*** Information shown Section Begins ***

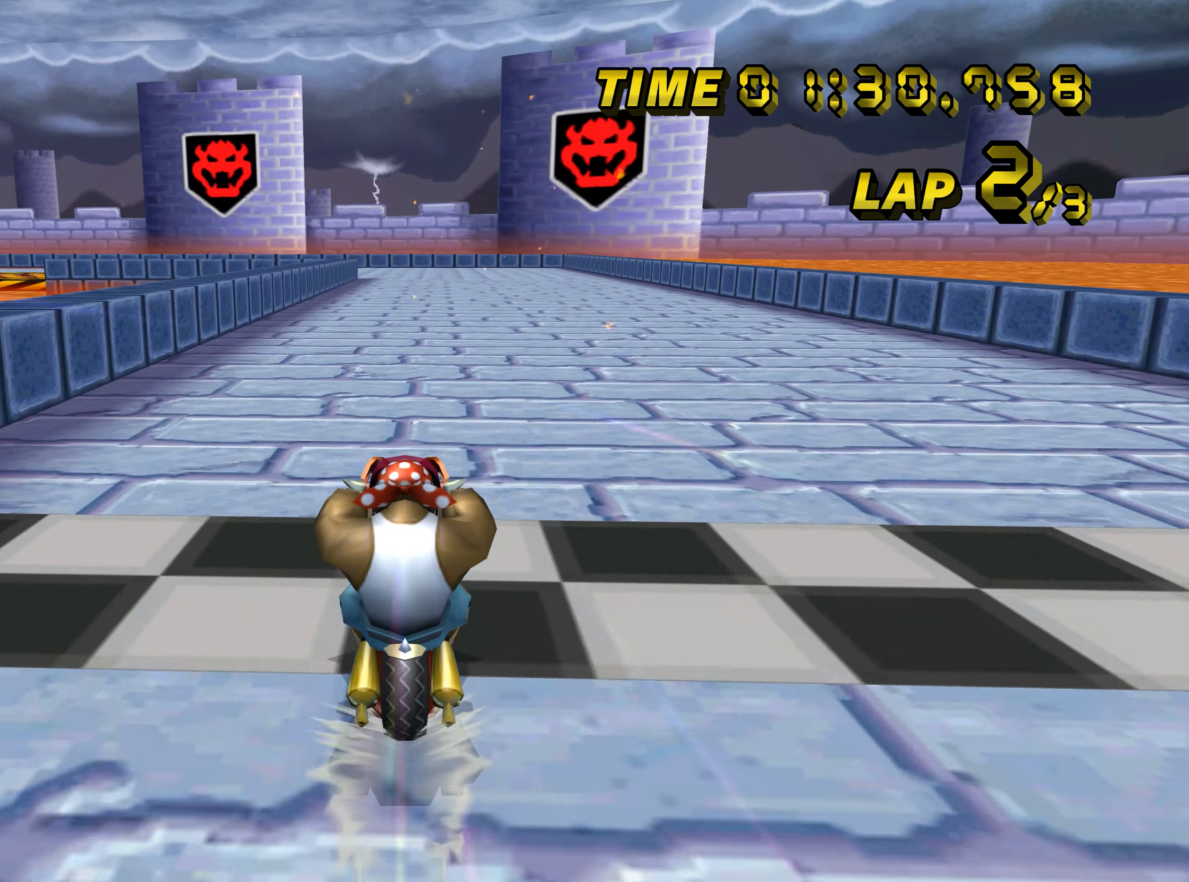
{"buttons": ["A"], "left_stick": "center", "events": []}
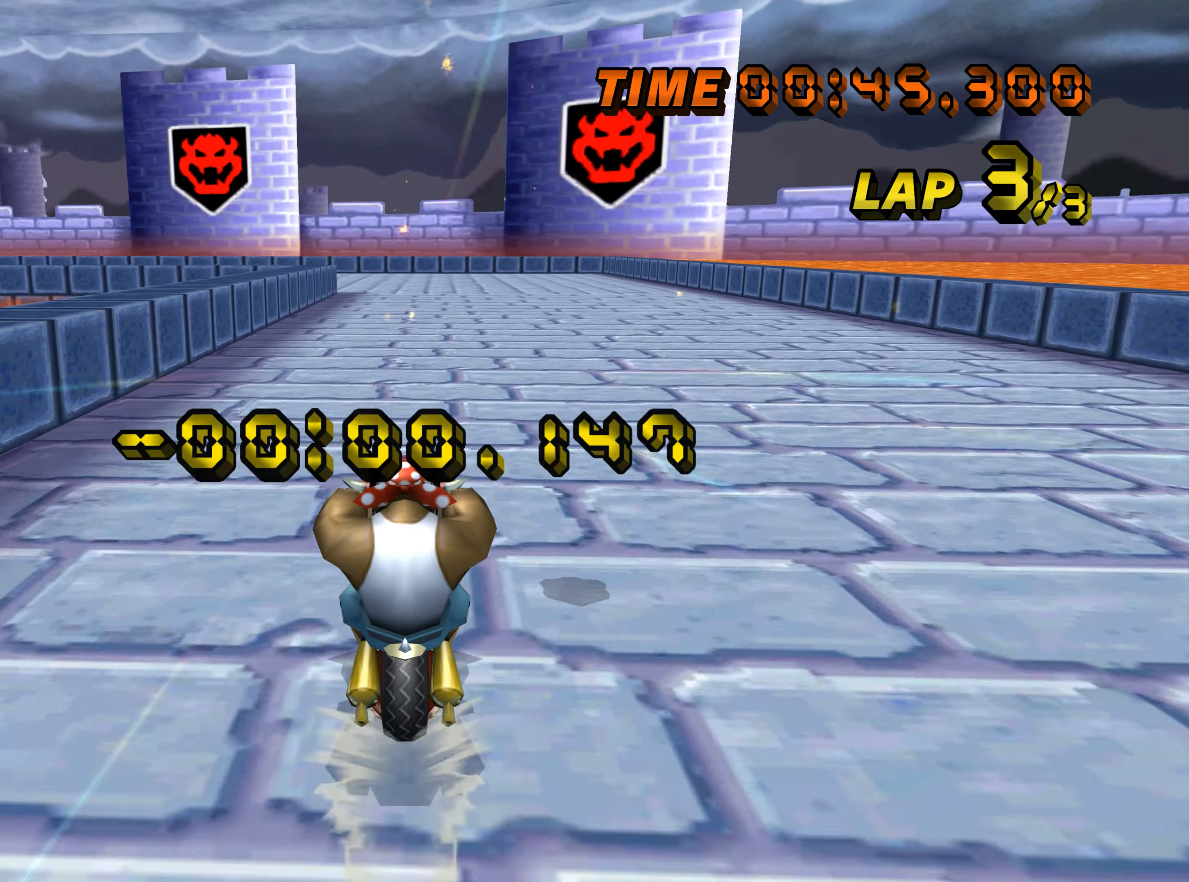
{"buttons": ["A", "B"], "left_stick": "center", "events": [[451, "B", "down"]]}
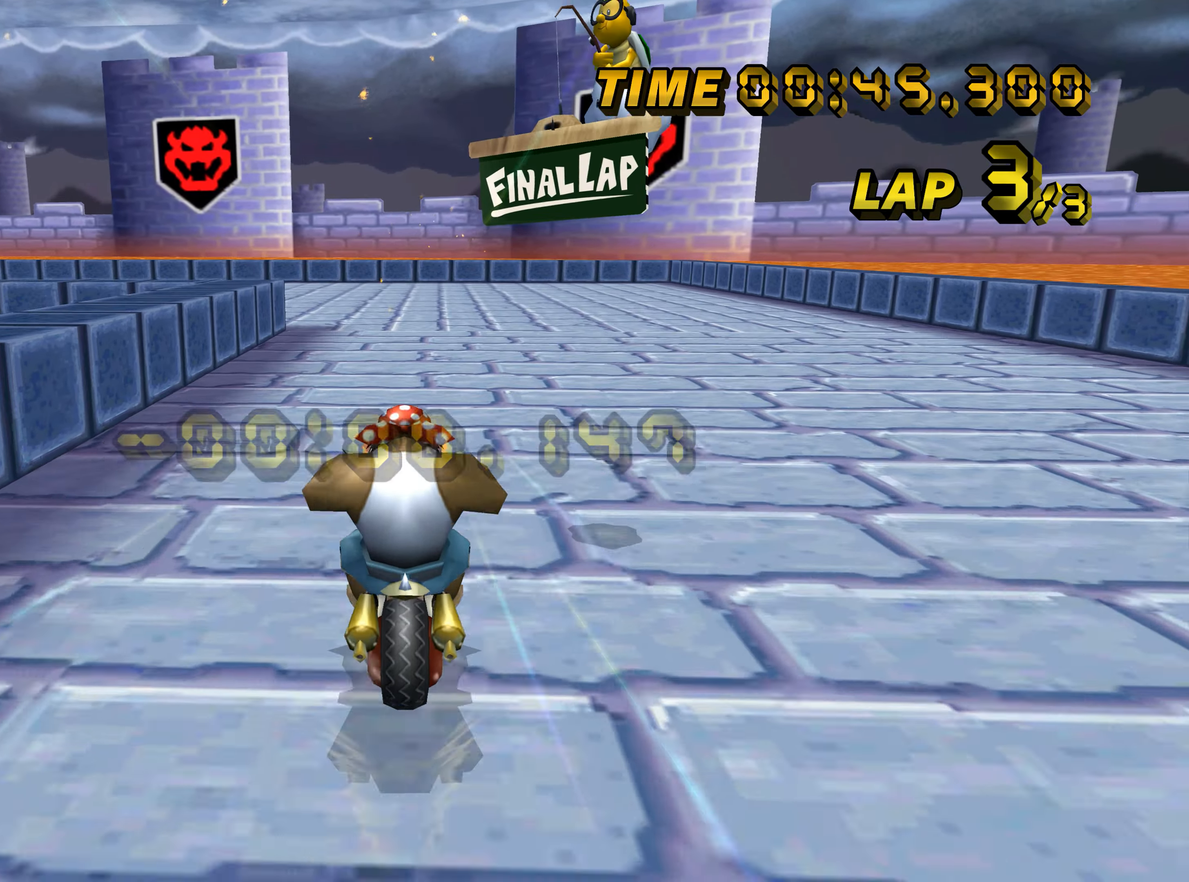
{"buttons": ["A", "B"], "left_stick": "left", "events": [[217, "left_stick", "up-left"], [400, "left_stick", "left"]]}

*** Information shown Section Ends ***

> [How to complete this task]: Once more, please print all the lines above exactly, without their pictures.

> [Output below]:
{"buttons": ["A"], "left_stick": "center", "events": []}
{"buttons": ["A", "B"], "left_stick": "center", "events": [[451, "B", "down"]]}
{"buttons": ["A", "B"], "left_stick": "left", "events": [[217, "left_stick", "up-left"], [400, "left_stick", "left"]]}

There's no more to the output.